───── Records for this task ─────

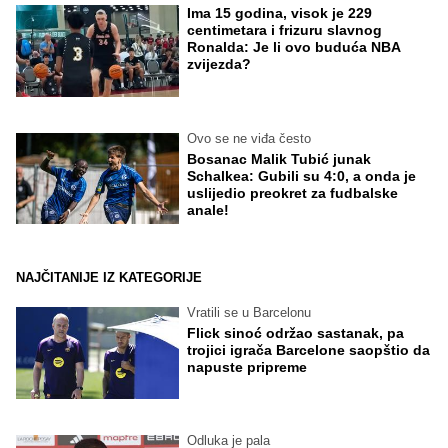
Ima 15 godina, visok je 229
centimetara i frizuru slavnog
Ronalda: Je li ovo buduća NBA
zvijezda?
Ovo se ne viđa često
Bosanac Malik Tubić junak
Schalkea: Gubili su 4:0, a onda je
uslijedio preokret za fudbalske
anale!
NAJČITANIJE IZ KATEGORIJE
Vratili se u Barcelonu
Flick sinoć održao sastanak, pa
trojici igrača Barcelone saopštio da
napuste pripreme
Odluka je pala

─────

Take the lines above from the one holding "Ovo se ne viđa često" to the last and output them exactly.

Ovo se ne viđa često
Bosanac Malik Tubić junak
Schalkea: Gubili su 4:0, a onda je
uslijedio preokret za fudbalske
anale!
NAJČITANIJE IZ KATEGORIJE
Vratili se u Barcelonu
Flick sinoć održao sastanak, pa
trojici igrača Barcelone saopštio da
napuste pripreme
Odluka je pala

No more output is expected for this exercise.